** Text provided follows **

- Entity-relationship model
-
In software engineering, an entity-relationship model (ERM) is an abstract and conceptual representation of data. Entity-relationship modeling is a database modeling method, used to produce a type of conceptual schema or semantic data model of a system, often a relational database, and its requirements in a top-down fashion. Diagrams created by this process are called entity-relationship diagrams, ER diagrams, or ERDs.
This article refers to the techniques proposed in Peter Chen's 1976 paper.[1] However, variants of the idea existed previously,[2] and have been devised subsequently.
Contents
Overview
The first stage of information system design uses these models during the requirements analysis to describe information needs or the type of information that is to be stored in a database. The data modeling technique can be used to describe any ontology (i.e. an overview and classifications of used terms and their relationships) for a certain area of interest. In the case of the design of an information system that is based on a database, the conceptual data model is, at a later stage (usually called logical design), mapped to a logical data model, such as the relational model; this in turn is mapped to a physical model during physical design. Note that sometimes, both of these phases are referred to as "physical design".
The building blocks: entities, relationships, and attributes
An entity may be defined as a thing which is recognized as being capable of an independent existence and which can be uniquely identified. An entity is an abstraction from the complexities of some domain. When we speak of an entity we normally speak of some aspect of the real world which can be distinguished from other aspects of the real world.[3]
An entity may be a physical object such as a house or a car, an event such as a house sale or a car service, or a concept such as a customer transaction or order. Although the term entity is the one most commonly used, following Chen we should really distinguish between an entity and an entity-type. An entity-type is a category. An entity, strictly speaking, is an instance of a given entity-type. There are usually many instances of an entity-type. Because the term entity-type is somewhat cumbersome, most people tend to use the term entity as a synonym for this term.

** End of Text provided **

Problem to work on:
Copy the entire entity-relationship model text above, word for word.

** Extracted material follows **

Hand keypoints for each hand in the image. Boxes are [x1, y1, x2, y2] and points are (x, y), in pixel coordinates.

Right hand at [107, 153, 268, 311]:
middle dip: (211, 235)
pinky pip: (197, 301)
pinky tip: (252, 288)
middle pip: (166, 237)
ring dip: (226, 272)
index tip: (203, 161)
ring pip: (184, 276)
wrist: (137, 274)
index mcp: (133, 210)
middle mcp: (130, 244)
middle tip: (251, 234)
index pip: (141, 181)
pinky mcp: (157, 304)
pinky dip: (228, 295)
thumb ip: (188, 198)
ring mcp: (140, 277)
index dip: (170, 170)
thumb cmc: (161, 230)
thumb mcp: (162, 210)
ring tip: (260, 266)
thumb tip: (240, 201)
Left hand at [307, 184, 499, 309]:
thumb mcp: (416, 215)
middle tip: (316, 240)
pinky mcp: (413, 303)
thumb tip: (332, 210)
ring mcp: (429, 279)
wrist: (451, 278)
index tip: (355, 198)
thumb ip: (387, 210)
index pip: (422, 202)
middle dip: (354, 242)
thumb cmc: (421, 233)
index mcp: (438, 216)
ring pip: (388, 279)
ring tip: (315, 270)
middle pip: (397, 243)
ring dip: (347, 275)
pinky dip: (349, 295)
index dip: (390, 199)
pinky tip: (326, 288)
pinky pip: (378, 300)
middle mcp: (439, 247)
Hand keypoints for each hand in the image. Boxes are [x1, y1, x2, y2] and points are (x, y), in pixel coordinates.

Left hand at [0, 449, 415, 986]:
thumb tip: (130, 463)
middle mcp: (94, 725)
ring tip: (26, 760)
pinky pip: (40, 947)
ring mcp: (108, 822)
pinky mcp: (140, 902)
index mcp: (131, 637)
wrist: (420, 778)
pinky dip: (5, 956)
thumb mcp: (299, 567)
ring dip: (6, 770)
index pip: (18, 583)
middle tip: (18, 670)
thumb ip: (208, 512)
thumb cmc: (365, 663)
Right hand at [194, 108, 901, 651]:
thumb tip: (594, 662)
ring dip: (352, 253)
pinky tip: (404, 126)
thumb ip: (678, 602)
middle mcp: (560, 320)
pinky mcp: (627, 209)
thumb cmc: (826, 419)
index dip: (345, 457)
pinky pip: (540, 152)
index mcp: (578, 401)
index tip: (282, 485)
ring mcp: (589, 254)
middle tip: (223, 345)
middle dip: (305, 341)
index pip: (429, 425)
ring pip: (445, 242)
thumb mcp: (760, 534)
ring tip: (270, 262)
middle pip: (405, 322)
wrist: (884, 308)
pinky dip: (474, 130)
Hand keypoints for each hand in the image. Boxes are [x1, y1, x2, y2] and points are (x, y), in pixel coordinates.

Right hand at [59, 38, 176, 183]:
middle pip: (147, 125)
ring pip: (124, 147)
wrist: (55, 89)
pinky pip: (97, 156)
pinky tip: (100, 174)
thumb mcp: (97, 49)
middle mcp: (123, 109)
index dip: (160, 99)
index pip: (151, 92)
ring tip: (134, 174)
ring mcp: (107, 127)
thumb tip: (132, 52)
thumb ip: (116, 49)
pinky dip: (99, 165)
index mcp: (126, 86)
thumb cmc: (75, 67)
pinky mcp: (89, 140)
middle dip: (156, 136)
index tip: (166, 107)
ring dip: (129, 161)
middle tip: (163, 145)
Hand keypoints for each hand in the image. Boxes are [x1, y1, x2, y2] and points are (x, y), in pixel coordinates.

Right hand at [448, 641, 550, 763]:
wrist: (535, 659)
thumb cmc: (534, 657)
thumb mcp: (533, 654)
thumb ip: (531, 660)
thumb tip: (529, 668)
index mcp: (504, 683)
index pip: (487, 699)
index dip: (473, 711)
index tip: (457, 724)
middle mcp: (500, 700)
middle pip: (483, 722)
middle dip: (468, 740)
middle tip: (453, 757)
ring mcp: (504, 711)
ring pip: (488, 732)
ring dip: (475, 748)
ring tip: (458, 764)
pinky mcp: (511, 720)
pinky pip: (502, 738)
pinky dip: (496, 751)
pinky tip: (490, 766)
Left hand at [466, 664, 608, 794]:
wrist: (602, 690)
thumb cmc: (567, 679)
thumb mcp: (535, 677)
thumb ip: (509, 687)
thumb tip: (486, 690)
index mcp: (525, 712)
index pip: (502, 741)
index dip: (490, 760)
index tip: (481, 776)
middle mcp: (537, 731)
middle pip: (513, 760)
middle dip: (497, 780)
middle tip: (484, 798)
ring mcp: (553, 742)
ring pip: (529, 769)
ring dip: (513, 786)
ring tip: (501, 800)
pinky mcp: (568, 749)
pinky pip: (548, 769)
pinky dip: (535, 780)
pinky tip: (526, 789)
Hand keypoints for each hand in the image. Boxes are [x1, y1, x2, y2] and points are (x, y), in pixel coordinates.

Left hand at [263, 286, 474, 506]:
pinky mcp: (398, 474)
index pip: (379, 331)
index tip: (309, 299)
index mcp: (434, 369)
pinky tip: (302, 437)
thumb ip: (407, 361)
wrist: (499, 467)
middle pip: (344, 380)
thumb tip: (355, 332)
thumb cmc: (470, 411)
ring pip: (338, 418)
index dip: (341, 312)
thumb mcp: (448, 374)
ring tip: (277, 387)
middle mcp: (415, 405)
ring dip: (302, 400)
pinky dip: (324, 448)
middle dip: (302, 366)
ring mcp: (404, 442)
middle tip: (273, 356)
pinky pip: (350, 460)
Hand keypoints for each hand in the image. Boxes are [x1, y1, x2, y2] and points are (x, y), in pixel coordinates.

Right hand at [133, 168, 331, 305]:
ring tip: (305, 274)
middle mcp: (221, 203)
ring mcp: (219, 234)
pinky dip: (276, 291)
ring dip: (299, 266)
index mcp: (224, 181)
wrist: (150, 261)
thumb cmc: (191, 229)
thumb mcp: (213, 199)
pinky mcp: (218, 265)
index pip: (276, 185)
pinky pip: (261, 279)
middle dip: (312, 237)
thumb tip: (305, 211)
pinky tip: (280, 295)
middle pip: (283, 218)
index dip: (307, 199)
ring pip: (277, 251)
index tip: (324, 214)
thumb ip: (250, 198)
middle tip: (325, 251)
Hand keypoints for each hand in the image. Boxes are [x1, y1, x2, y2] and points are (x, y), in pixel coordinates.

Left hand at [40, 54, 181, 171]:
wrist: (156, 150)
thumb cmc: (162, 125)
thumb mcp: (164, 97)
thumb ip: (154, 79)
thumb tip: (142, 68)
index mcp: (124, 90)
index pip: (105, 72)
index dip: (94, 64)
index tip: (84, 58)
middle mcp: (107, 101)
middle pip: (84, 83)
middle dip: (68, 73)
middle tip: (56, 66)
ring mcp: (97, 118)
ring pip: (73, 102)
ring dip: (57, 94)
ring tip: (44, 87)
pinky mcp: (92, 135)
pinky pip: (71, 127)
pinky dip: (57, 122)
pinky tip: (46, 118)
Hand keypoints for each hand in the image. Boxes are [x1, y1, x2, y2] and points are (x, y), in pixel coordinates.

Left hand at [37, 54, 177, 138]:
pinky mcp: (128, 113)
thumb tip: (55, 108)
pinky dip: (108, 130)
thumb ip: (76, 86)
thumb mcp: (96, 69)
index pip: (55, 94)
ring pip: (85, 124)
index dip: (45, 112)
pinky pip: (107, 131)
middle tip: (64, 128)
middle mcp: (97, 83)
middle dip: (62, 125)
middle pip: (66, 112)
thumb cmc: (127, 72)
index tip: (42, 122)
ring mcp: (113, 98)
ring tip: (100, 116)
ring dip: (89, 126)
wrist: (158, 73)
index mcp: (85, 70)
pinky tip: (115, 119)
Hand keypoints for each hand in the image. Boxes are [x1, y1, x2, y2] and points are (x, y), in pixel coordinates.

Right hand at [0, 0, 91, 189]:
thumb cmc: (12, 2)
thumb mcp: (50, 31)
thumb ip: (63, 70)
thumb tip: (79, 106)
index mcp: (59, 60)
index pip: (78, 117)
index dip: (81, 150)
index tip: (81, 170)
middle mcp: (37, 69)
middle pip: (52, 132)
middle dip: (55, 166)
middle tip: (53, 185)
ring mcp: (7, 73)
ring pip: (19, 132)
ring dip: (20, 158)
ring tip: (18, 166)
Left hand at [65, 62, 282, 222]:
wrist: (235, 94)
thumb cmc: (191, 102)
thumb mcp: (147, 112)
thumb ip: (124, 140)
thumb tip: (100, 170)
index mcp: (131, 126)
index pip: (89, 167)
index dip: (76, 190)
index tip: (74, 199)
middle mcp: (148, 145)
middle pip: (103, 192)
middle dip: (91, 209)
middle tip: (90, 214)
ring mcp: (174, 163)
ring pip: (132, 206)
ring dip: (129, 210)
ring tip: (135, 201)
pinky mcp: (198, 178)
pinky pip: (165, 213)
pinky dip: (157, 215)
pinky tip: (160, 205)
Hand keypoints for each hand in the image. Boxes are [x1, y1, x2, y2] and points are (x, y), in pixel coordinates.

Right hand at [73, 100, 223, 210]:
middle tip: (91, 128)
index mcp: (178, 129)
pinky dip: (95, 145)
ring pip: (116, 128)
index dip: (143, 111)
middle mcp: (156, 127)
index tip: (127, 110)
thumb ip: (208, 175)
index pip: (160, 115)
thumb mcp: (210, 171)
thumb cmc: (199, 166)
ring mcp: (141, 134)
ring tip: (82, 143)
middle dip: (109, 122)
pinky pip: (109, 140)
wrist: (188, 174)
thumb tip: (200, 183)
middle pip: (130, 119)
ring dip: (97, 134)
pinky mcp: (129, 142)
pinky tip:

** End of Extracted material **

Written solution:
- Entity-relationship model
-
In software engineering, an entity-relationship model (ERM) is an abstract and conceptual representation of data. Entity-relationship modeling is a database modeling method, used to produce a type of conceptual schema or semantic data model of a system, often a relational database, and its requirements in a top-down fashion. Diagrams created by this process are called entity-relationship diagrams, ER diagrams, or ERDs.
This article refers to the techniques proposed in Peter Chen's 1976 paper.[1] However, variants of the idea existed previously,[2] and have been devised subsequently.
Contents
Overview
The first stage of information system design uses these models during the requirements analysis to describe information needs or the type of information that is to be stored in a database. The data modeling technique can be used to describe any ontology (i.e. an overview and classifications of used terms and their relationships) for a certain area of interest. In the case of the design of an information system that is based on a database, the conceptual data model is, at a later stage (usually called logical design), mapped to a logical data model, such as the relational model; this in turn is mapped to a physical model during physical design. Note that sometimes, both of these phases are referred to as "physical design".
The building blocks: entities, relationships, and attributes
An entity may be defined as a thing which is recognized as being capable of an independent existence and which can be uniquely identified. An entity is an abstraction from the complexities of some domain. When we speak of an entity we normally speak of some aspect of the real world which can be distinguished from other aspects of the real world.[3]
An entity may be a physical object such as a house or a car, an event such as a house sale or a car service, or a concept such as a customer transaction or order. Although the term entity is the one most commonly used, following Chen we should really distinguish between an entity and an entity-type. An entity-type is a category. An entity, strictly speaking, is an instance of a given entity-type. There are usually many instances of an entity-type. Because the term entity-type is somewhat cumbersome, most people tend to use the term entity as a synonym for this term.